Она продолжала говорить. Если бы голос ее был чуть громче
(или, возможно, если бы он не влюблялся в нее), ее речь вполне бы сошла за
пространную лекцию. Но для Эдди все это звучало гораздо лиричней, чем просто
лекция.
За одним исключением, — твердил он себе. На самом деле все
это бесполезно, и тебе еще предстоит убедить ее в этом. Для ее же блага.
— У меня, наверное, была какая-то травма. Головы, —
закончила она. — Они там в Оксфорде мастера орудовать топорищами и дубинками.
В Оксфорде.
Название отозвалось в сознании Эдди смутным аккордом
узнавания. То, как она произнесла это слово, почему-то напомнило ему Генри…
Генри и мокрые пеленки. Почему? Что? Теперь это уже не имело значения.
— Вы хотите сказать, вы считаете, что это — сон, а вы пребываете
в бессознательном состоянии?
— Или в коме, — сказала она. — И не надо смотреть на меня
так, как будто вы думаете, что я говорю ерунду. Потому что это не ерунда.
Взгляните сюда.
Она аккуратно приподняла волосы над левым ухом, и Эдди
увидел, что она носит прическу с косым пробором вовсе не потому, что следует
моде. Пониже края волос «красовался» уродливый шрам от старой раны, а кожа на
нем была не коричневая, а серовато-белая.
— Похоже, что в жизни вам здорово не повезло, — сказал Эдди.
Она раздраженно пожала плечами.
— Иногда не везло, иногда наоборот. Возможно, одно другим
уравновешивалось. Я показала вам этот шрам лишь потому, что я тогда была в коме
целых три недели. Мне было пять лет. И я видела сны. Много снов. Я не помню,
что мне тогда снилось, но мама потом рассказывала, что они с папой знали, что
пока я разговариваю во сне, я не умру, а я, похоже, разговаривала все время,
хотя мама мне говорила, что они разбирали на дюжину одно слово. Но я помню, что
эти сны были почти как настоящие. Как наяву.
Она помедлила, оглядевшись по сторонам:
— Такие же реальные, как все это. Как вы, Эдди.
Когда она назвала его по имени, Эдди почувствовал, как по
рукам у него побежали мурашки. Вот именно — мурашки, а не хухры-мухры.
— И он, — она вздрогнула. — Он, по-моему, реальней всего.

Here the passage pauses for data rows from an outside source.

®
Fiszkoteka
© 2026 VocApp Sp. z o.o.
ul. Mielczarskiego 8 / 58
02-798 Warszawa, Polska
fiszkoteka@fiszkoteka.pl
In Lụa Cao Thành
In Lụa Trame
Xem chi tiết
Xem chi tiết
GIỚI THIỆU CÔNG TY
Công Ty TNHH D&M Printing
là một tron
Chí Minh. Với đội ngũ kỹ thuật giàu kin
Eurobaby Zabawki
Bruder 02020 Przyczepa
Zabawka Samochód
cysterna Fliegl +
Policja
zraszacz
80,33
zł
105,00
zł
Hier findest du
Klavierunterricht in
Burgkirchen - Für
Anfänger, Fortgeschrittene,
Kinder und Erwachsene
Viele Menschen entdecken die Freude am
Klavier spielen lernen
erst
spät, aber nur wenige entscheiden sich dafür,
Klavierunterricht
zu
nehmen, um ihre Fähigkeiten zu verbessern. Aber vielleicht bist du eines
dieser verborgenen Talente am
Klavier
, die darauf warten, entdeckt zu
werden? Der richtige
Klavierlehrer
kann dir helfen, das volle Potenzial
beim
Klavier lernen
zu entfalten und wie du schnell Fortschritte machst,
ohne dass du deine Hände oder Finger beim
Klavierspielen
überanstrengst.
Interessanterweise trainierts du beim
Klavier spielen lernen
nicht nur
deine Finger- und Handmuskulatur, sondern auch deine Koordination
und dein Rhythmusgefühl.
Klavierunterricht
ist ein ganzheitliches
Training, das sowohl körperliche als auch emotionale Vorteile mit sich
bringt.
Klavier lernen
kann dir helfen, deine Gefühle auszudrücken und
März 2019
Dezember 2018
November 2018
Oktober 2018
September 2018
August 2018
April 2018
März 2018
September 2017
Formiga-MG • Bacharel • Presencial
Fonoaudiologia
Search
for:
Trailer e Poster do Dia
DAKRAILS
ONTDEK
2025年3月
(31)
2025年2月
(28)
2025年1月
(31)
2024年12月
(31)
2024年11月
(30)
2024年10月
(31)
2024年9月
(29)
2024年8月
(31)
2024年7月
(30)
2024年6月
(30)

— Мы настоящие. Я хочу сказать, мы реальные, что бы вы там
ни думали.
Она улыбнулась ему по-доброму, хотя, как очевидно, не
поверила ни единому слову.
— А как это случилось? — спросил Эдди. — Откуда у вас этот
шрам?
— Какое это имеет значение? Я просто хочу подчеркнуть, что
случившееся однажды может вполне повториться.
— И все-таки мне любопытно.
— Меня ударили кирпичом. Это случилось, когда мы в первый
раз съездили на север, в городок Элизабет, в штате Нью-Джерси. Ехали мы на
поезде, в вагоне для Джима Кроу.
— Для кого?
Она недоверчиво, едва ли не пренебрежительно, покосилась на
него.
— Вы где жили, Эдди? В бомбоубежище?
— Я из другого времени, — пояснил он. — Могу я спросить,
сколько вам лет, Одетта?
— Мне уже можно голосовать, но до пенсии все-таки
далековато.
— Вы, как я понимаю, меня тем самым на место ставите.
— Но все же, надеюсь, не грубо, — и снова она улыбнулась
своей лучезарной улыбкой, и по рукам его вновь пробежали мурашки.
— Мне двадцать три, — сказал он. — Только я родился в
1964-том — как раз в том году, когда Роланд вас сюда притащил.
— Но это же полный бред.
— Отнюдь. Я жил себе мирно в 1986, когда он перетащил меня.
— Да уж, — сказала она, чуть погодя, — это действительно
аргумент весомый в пользу вашего утверждения, что все это — реальность, Эдди.